BEGIN

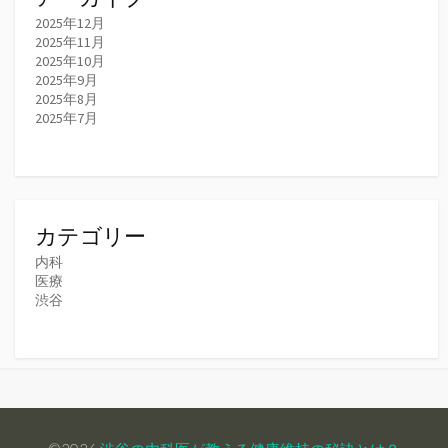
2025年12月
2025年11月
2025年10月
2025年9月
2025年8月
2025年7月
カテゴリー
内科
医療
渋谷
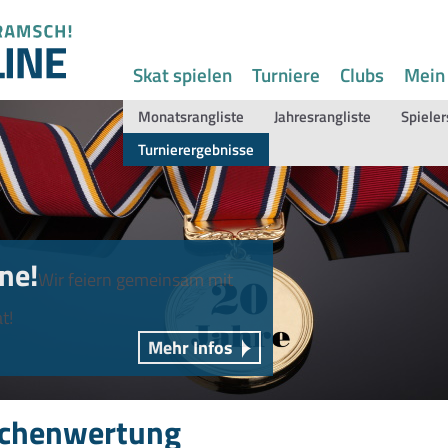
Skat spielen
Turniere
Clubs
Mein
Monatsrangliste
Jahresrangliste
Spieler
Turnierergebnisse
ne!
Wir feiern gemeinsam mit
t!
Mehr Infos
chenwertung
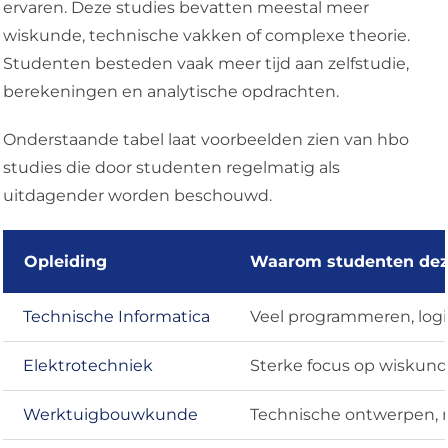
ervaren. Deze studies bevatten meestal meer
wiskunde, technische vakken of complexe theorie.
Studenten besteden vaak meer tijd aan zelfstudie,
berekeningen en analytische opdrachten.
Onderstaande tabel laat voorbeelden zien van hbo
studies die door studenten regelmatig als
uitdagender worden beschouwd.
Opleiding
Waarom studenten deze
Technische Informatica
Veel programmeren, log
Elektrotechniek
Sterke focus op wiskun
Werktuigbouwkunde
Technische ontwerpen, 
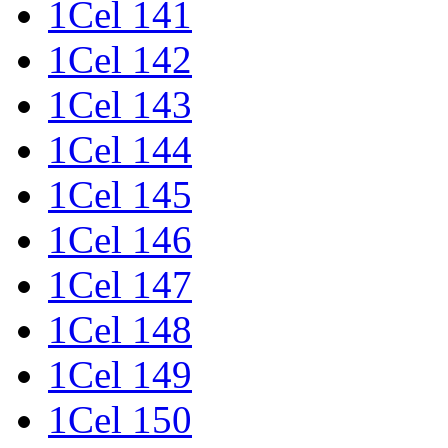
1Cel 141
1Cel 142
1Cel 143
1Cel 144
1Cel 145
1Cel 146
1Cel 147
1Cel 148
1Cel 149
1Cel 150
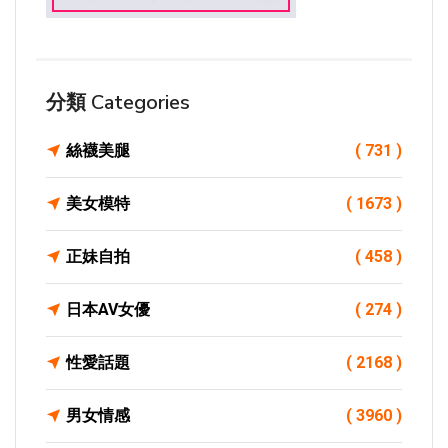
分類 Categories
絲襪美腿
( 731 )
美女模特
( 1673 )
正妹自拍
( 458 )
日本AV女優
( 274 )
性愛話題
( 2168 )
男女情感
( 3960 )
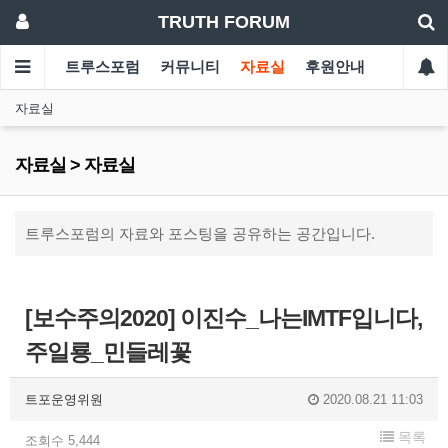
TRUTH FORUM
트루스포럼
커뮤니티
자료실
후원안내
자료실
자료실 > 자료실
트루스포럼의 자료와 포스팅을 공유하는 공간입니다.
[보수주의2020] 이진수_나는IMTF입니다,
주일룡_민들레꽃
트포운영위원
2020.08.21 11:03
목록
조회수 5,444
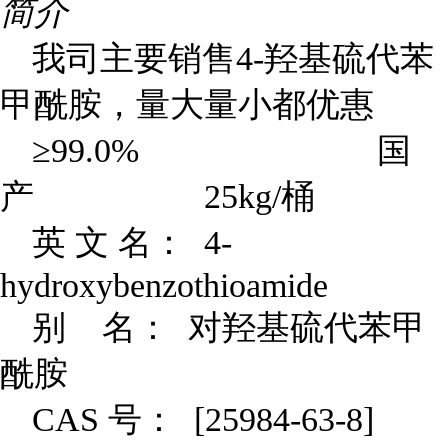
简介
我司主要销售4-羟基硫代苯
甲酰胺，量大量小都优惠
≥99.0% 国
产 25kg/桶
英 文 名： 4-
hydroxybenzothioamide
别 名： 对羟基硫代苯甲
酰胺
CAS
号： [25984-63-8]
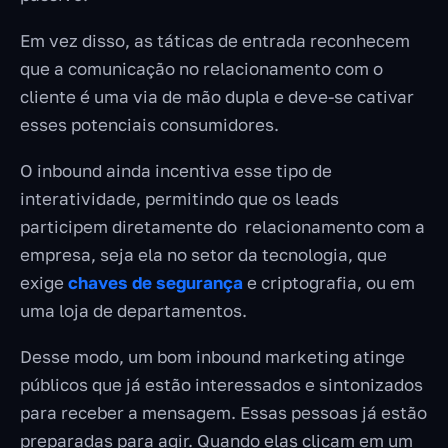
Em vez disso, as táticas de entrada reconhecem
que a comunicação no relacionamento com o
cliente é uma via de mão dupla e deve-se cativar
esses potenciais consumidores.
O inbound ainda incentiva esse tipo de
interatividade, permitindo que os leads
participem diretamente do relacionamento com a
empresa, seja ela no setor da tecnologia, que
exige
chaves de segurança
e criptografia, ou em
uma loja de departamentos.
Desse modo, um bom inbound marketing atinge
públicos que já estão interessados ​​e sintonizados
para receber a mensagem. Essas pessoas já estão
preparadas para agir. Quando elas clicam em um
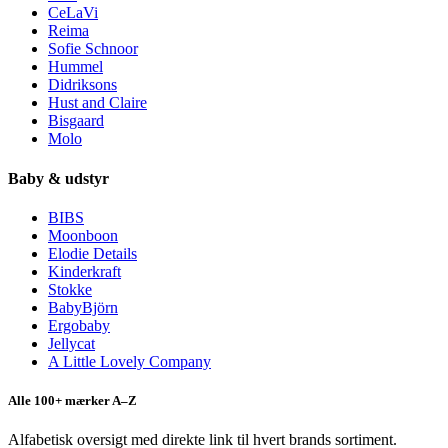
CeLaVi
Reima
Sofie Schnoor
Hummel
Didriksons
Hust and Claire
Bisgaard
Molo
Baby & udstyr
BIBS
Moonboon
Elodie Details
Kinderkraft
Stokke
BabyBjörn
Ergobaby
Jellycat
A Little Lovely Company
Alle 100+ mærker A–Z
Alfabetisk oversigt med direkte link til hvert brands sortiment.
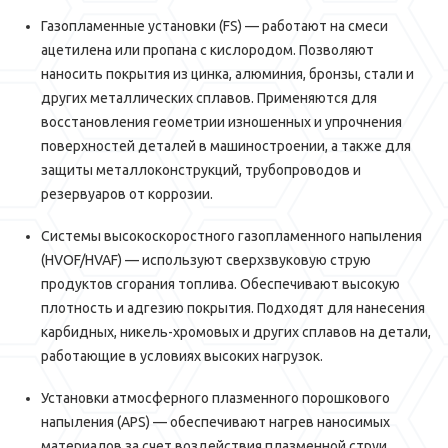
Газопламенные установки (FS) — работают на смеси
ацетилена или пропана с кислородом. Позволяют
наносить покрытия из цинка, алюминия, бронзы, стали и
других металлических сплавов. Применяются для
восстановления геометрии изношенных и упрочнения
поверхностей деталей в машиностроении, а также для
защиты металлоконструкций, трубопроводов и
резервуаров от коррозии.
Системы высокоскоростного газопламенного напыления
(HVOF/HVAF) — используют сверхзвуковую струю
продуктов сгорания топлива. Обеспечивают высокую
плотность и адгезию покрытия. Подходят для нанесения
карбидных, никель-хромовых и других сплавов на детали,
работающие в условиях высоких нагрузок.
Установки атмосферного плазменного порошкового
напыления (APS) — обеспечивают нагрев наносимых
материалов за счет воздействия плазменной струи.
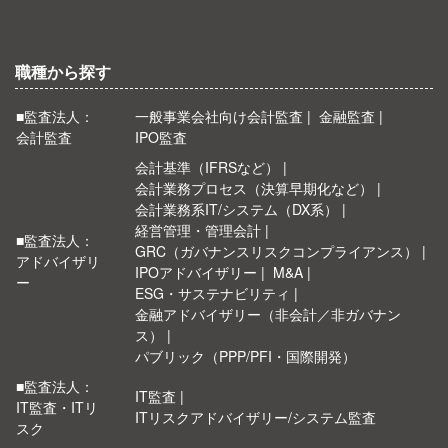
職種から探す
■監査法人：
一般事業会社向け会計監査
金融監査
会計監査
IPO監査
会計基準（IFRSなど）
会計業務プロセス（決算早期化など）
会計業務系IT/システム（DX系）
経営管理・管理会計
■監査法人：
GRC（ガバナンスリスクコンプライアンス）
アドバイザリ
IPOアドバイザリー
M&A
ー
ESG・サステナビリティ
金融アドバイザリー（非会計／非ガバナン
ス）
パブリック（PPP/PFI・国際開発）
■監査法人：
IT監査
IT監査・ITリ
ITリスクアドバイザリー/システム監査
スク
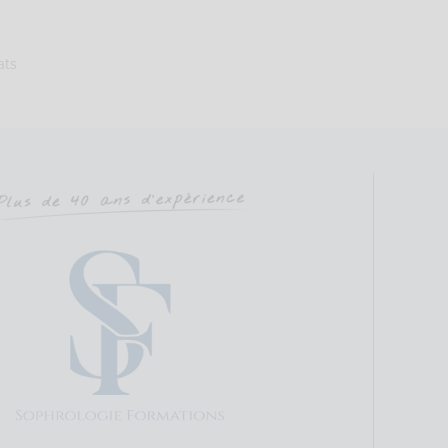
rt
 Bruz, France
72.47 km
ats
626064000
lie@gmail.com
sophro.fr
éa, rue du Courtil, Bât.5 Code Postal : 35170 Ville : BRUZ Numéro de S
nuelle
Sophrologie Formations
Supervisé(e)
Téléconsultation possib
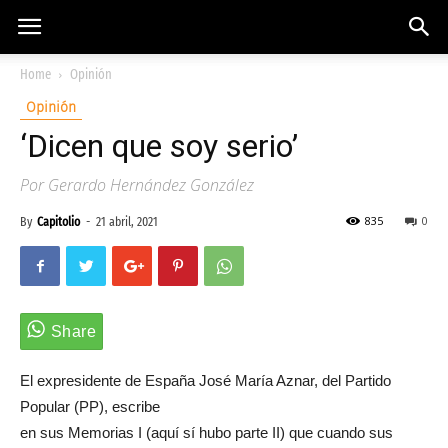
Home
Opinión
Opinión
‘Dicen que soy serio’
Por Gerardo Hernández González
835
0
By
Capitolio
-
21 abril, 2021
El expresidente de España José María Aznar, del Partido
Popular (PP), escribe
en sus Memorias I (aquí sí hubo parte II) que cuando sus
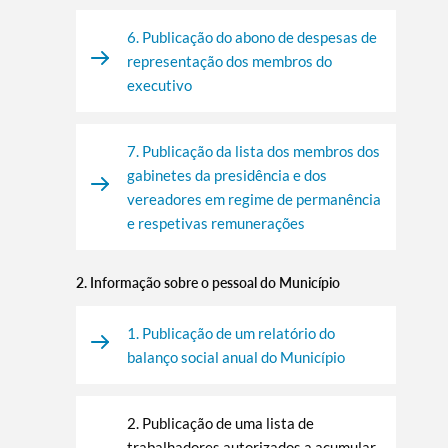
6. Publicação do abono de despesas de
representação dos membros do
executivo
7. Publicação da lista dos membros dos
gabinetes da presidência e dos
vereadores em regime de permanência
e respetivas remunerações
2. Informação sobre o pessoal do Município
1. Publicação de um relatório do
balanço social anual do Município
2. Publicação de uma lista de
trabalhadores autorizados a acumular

END
BEGIN

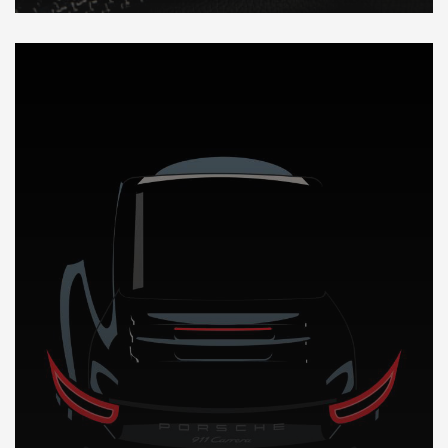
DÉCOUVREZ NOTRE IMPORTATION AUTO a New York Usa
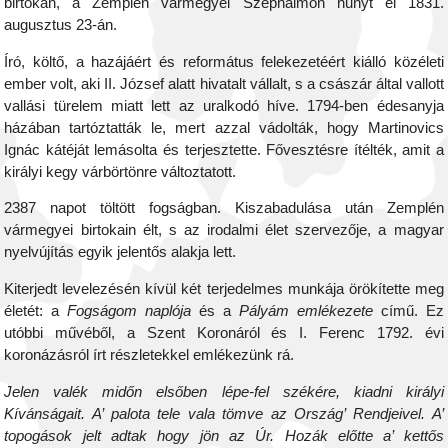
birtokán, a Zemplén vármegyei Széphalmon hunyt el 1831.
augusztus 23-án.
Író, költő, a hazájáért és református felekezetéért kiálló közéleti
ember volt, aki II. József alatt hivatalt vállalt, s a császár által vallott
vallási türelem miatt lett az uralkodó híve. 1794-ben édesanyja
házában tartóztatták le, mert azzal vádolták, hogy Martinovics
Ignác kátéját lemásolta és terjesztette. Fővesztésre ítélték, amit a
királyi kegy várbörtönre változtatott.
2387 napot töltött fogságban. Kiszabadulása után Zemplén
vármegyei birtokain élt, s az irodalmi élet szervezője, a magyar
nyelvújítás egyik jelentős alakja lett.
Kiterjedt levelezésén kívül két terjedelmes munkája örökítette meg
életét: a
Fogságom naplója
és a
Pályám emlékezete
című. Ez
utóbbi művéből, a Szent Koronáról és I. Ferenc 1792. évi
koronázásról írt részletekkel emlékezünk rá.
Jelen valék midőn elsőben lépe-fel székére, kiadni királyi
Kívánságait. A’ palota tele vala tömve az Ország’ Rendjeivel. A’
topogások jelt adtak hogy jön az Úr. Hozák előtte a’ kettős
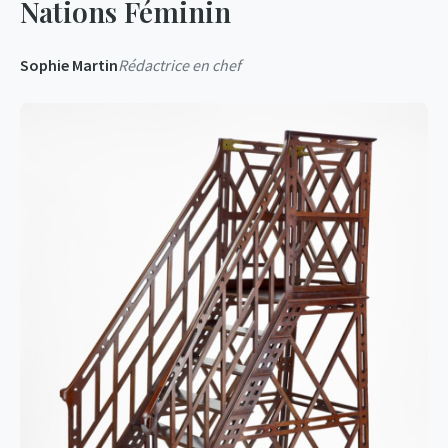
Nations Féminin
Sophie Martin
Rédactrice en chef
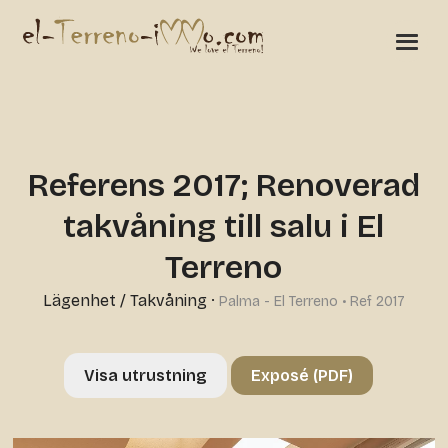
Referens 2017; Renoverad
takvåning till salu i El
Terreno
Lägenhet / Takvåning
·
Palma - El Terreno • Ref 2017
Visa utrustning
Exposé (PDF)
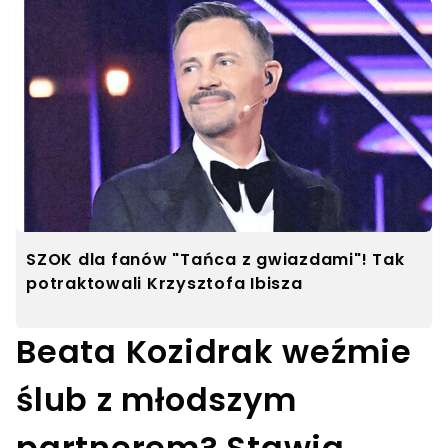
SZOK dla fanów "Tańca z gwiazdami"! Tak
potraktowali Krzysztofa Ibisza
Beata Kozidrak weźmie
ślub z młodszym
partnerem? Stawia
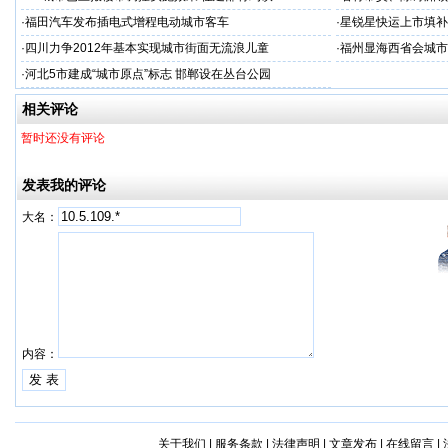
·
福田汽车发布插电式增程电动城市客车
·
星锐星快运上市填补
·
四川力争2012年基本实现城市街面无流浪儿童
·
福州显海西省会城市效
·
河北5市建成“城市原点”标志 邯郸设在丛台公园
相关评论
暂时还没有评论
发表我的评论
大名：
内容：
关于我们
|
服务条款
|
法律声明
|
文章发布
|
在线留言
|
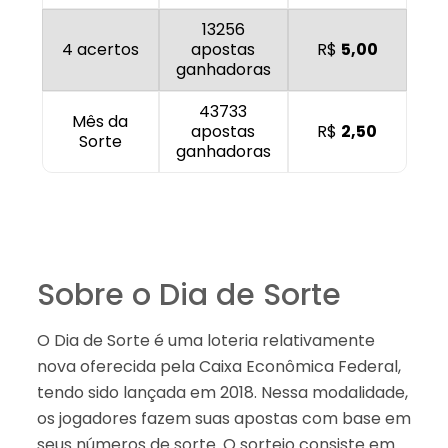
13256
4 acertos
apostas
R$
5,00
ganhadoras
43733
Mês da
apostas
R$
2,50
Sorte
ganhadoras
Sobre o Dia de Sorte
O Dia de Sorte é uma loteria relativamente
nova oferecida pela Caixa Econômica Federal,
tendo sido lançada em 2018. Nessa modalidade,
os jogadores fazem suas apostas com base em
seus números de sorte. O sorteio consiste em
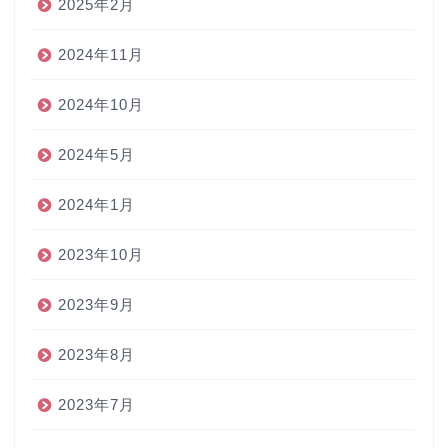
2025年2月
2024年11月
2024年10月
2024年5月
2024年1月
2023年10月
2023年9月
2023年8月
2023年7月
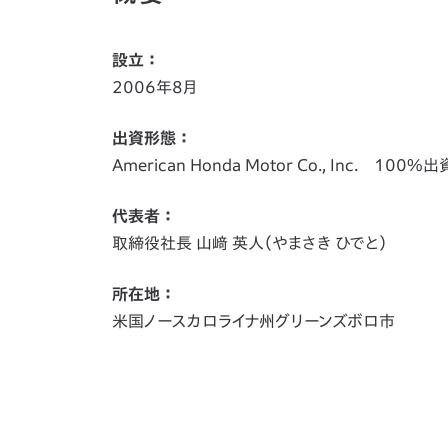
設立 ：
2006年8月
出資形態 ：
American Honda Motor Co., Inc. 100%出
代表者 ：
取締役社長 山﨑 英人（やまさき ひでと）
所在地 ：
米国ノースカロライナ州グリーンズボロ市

END

= Requirement =
Please edit the lines beginning at the one that contains "ervaren. Deze studies bevatten meestal meer" and stopping after the one that contains "号： [25984-63-8]", replacing "Elektrotechniek" with "Elektronica" and keeping everything else unchanged. Give back only those lines, without the pictures.

= Answer section =
ervaren. Deze studies bevatten meestal meer
wiskunde, technische vakken of complexe theorie.
Studenten besteden vaak meer tijd aan zelfstudie,
berekeningen en analytische opdrachten.
Onderstaande tabel laat voorbeelden zien van hbo
studies die door studenten regelmatig als
uitdagender worden beschouwd.
Opleiding
Waarom studenten deze
Technische Informatica
Veel programmeren, log
Elektronica
Sterke focus op wiskun
Werktuigbouwkunde
Technische ontwerpen, 
1Cel 141
1Cel 142
1Cel 143
1Cel 144
1Cel 145
1Cel 146
1Cel 147
1Cel 148
1Cel 149
1Cel 150
分類 Categories
絲襪美腿
( 731 )
美女模特
( 1673 )
正妹自拍
( 458 )
日本AV女優
( 274 )
性愛話題
( 2168 )
男女情感
( 3960 )
TRUTH FORUM
트루스포럼
커뮤니티
자료실
후원안내
자료실
자료실 > 자료실
트루스포럼의 자료와 포스팅을 공유하는 공간입니다.
[보수주의2020] 이진수_나는IMTF입니다,
주일룡_민들레꽃
트포운영위원
2020.08.21 11:03
목록
조회수 5,444
简介
我司主要销售4-羟基硫代苯
甲酰胺，量大量小都优惠
≥99.0% 国
产 25kg/桶
英 文 名： 4-
hydroxybenzothioamide
别 名： 对羟基硫代苯甲
酰胺
CAS
号： [25984-63-8]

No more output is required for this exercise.